Ein Lothar Matthäus mischt mit
Im paradiesischen Costa do Sauípe werden heute die acht Gruppen der WM 2014 ausgelost
Auch Fußballheilige sind gegen Aberglauben nicht gefeit. Pelé, der Größte in der langen Reihe unvergesslicher brasilianischer Ballkünstler, war jedenfalls auch von Brasiliens Staatspräsidentin Dilma Rousseff nicht zu überreden, bei der heutigen Auslosung der WM-Endrundengruppen als »Losfee« zu agieren. »Ich fühle mich nicht wohl dabei, Bälle zu ziehen, und plötzlich ist der Gruppenschlüssel nicht günstig für Brasilien«, so erklärte Pelé seinen Verzicht. Stattdessen ist dem dreimaligen Weltmeister nun eine andere Sonderrolle bei der Auslosung im Badeort Costa do Sauípe zugedacht. Was genau Pelé nun in dem eigens errichteten 9000-Quadratmeter-Zelt veranstalten wird, wurde noch geheimgehalten.
In Vertretung für Pelé soll Cafu auf die Bühne, als einer von acht legendären Spielern aus allen acht Weltmeisternationen: Und wenn Cafu, Zidane und Co. richtig in die Töpfe gelangt haben, sollen acht Gruppen à vier Mannschaften formiert sein, die vom 12. Juni bis 13. Juli 2014 in zwölf WM-Städten um den Titel spielen. Dabei soll pro Gruppe jeweils nur ein Land aus jedem Kontinentalverband vertreten sein, aus Europa maximal zwei Länder pro Gruppe.
Für den dreimaligen Weltmeister Deutschland wird auf der Losbühne von Costa do Sauípe heute tatsächlich Lothar Matthäus die Fußballlegende geben - hierzulande wird man sich womöglich für einen kurzen Moment an die ganz großen Momente erinnern, die er den Fans bei der WM in Italien 1990 bescherte und nicht an all die Peinlichkeiten, die dem Herzogenauracher abseits des Rasens passierten.
Der Modus, nach dem die Nationen auf die Töpfe verteilt wurden, hat für einigen Diskussionsstoff gesorgt.
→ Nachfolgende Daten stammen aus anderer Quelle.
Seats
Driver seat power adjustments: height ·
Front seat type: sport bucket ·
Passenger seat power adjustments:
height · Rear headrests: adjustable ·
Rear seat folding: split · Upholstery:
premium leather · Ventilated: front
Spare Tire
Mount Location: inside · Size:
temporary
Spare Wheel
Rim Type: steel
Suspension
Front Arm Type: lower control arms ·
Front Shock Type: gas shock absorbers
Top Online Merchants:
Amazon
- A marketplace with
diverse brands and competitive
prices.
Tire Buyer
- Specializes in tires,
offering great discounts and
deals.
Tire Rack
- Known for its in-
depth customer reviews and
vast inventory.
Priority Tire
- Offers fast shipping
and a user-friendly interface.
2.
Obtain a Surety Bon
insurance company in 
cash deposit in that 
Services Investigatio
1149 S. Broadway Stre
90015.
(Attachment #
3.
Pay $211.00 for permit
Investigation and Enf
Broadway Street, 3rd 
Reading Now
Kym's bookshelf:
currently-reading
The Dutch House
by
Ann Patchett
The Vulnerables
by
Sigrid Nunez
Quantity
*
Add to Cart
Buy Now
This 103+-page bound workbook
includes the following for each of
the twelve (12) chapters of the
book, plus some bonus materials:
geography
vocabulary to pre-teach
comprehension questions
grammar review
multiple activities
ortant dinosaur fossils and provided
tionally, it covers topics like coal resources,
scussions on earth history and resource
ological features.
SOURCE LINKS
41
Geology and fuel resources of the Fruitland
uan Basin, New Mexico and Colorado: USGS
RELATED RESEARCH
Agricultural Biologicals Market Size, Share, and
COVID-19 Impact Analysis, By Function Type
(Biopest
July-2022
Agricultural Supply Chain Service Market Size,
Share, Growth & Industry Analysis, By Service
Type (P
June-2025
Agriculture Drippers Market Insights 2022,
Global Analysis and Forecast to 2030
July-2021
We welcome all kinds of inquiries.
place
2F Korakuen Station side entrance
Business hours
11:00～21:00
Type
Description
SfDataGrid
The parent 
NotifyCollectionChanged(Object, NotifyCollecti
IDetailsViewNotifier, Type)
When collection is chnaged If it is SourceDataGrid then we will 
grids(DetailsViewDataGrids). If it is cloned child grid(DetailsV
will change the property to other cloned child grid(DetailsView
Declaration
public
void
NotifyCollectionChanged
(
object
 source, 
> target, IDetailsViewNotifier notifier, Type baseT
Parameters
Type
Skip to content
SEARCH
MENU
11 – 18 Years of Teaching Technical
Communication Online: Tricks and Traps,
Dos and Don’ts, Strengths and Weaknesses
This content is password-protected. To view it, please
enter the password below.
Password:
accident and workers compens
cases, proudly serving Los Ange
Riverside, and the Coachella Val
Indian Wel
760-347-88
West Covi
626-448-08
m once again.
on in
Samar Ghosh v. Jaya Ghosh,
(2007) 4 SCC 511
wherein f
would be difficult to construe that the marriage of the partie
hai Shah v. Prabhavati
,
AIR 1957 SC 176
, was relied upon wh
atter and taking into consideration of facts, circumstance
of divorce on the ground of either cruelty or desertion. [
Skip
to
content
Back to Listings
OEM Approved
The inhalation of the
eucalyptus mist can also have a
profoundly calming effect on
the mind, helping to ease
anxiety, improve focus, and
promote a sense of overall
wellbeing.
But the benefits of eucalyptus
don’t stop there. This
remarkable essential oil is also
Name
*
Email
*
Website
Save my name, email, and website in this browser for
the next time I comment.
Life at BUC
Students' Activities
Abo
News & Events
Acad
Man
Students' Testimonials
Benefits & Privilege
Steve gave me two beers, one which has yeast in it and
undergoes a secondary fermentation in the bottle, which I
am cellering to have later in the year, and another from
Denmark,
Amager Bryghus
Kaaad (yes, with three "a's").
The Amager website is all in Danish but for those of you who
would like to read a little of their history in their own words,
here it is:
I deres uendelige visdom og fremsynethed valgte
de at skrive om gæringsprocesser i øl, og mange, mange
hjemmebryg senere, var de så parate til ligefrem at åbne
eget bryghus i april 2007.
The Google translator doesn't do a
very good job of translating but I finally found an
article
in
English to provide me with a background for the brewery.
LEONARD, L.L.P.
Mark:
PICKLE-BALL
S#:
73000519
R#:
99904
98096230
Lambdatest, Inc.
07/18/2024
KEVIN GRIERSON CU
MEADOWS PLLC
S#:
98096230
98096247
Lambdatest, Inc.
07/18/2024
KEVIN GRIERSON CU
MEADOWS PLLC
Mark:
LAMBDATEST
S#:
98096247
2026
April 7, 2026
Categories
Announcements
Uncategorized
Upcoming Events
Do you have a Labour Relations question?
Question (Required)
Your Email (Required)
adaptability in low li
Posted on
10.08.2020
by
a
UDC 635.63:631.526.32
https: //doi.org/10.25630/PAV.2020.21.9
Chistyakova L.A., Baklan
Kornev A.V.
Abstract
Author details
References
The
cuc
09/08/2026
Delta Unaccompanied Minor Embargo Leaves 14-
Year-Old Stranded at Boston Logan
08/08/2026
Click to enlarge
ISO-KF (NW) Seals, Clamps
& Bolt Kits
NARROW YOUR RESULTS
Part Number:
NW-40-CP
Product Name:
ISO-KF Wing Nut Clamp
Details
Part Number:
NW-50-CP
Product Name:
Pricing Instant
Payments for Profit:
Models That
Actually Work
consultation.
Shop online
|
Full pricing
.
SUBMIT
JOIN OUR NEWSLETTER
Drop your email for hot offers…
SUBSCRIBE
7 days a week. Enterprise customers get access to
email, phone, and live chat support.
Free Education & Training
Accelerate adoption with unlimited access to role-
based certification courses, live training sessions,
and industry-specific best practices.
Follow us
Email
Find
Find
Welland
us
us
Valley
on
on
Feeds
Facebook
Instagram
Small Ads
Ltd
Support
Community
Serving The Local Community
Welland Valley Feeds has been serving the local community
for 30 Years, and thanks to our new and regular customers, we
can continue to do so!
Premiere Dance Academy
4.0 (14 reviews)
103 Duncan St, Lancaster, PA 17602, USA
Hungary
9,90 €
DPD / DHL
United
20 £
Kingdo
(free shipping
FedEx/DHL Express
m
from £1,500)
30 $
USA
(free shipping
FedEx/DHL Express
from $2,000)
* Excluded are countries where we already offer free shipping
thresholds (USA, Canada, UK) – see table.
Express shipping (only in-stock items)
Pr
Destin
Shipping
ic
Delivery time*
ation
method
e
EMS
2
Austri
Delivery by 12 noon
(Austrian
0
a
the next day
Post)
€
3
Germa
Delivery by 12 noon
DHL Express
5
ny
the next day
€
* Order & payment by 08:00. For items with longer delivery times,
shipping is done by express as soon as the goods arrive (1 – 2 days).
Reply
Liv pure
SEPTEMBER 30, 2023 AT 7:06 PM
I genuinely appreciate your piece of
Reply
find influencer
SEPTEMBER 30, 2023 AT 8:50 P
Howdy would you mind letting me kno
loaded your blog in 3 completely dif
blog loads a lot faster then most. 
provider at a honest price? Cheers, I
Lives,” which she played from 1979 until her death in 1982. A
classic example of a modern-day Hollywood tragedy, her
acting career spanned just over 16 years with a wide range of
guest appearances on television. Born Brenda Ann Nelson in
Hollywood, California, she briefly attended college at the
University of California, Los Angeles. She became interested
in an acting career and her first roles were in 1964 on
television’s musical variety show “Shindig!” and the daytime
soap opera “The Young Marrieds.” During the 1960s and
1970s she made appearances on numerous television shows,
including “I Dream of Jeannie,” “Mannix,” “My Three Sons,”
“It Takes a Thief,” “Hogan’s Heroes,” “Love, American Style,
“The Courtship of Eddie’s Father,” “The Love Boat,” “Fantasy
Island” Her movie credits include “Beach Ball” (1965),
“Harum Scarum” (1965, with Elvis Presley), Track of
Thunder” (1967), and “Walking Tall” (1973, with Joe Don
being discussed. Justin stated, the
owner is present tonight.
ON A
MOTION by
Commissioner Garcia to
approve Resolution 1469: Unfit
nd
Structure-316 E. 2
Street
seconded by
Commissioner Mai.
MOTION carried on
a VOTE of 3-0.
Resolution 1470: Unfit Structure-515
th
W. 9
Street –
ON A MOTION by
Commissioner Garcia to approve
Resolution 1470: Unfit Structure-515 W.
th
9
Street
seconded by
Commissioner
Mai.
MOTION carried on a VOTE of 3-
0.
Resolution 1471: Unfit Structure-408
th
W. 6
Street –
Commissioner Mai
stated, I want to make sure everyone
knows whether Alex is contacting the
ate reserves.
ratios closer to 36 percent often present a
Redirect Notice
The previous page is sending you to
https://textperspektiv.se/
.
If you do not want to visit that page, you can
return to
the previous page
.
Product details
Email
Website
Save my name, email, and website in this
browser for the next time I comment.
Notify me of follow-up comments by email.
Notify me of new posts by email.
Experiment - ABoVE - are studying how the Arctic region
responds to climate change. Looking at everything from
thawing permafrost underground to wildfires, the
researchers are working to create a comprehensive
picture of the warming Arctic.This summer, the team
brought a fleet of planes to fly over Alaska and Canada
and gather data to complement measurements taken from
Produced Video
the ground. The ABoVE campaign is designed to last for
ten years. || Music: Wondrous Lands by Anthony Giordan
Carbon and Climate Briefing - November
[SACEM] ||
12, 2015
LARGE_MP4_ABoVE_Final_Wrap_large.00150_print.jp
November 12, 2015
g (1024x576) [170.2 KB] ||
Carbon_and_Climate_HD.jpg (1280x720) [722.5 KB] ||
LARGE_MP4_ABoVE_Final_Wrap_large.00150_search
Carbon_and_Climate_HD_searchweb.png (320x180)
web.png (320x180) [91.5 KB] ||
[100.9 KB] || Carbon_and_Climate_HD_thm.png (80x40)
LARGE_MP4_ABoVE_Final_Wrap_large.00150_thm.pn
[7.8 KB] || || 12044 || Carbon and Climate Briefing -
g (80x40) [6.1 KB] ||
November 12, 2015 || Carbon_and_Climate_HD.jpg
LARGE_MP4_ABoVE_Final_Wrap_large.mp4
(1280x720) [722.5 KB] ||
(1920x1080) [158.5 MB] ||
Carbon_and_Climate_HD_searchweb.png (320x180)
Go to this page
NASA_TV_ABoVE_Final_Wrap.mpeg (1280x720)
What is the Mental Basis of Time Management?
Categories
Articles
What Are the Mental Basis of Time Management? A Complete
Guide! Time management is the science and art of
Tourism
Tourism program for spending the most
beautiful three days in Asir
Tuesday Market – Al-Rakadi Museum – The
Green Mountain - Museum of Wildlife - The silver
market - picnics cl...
Nicht in Deutschland, da die DFB-Kicker als Weltranglistenzweite sicher dem ersten Lostopf zugeordnet sind - im schlimmsten Fall würden die Gruppengegner beispielsweise Niederlande, Elfenbeinküste und USA heißen. Aber auch eine Kombination Griechenland, Algerien, Iran ist möglich.
Andere europäische Nationen, wie die Niederlande, hingegen hadern mit der FIFA, weil die nicht etwa Frankreich als schlechtplatzierteste von neun europäischen Mannschaften dem Afrika/Südamerika-Topf zugeordnet hat, sondern unter allen neun Europa-Vertretern eine Vorauslosung veranstaltet. Dieses ausgeloste Team wird dann dem Lostopf 2 zugeordnet (siehe Grafik) und bekommt garantiert einen südamerikanischen Gruppenkopf: Dann könnte beispielsweise die Kombination Brasilien, Niederlande, USA, Portugal ausgelost werden. Wetten, dass heute Abend wieder von Todesgruppen die Rede ist?
Der Gastgeber, der neben Deutschland bei den Wettbüros als Topfavorit gilt, hofft bei der Auslosung vor allem auf gefällige Bilder von einem sonnigen, fröhlichen Brasilien: Nach den Unruhen und Protesten beim Confederations Cup im Sommer und dem Stadionunfall in Sao Paulo, wo vergangene Woche zwei Menschen starben, als ein Kran umstürzte, soll die Los-Gala an der Atlantikküste für gute Laune sorgen. Sanddünen, Kokospalmen Regenwald - Costa do Sauípe im Bundesstaat Bahia gilt auch in Brasilien als Sinnbild für Traumurlaub. Alltägliche Probleme wie zu teure Nahverkehrsmittel, Zwangsumsiedlungen und soziale Ungerechtigkeiten werden zumindest heute kaum thematisiert werden.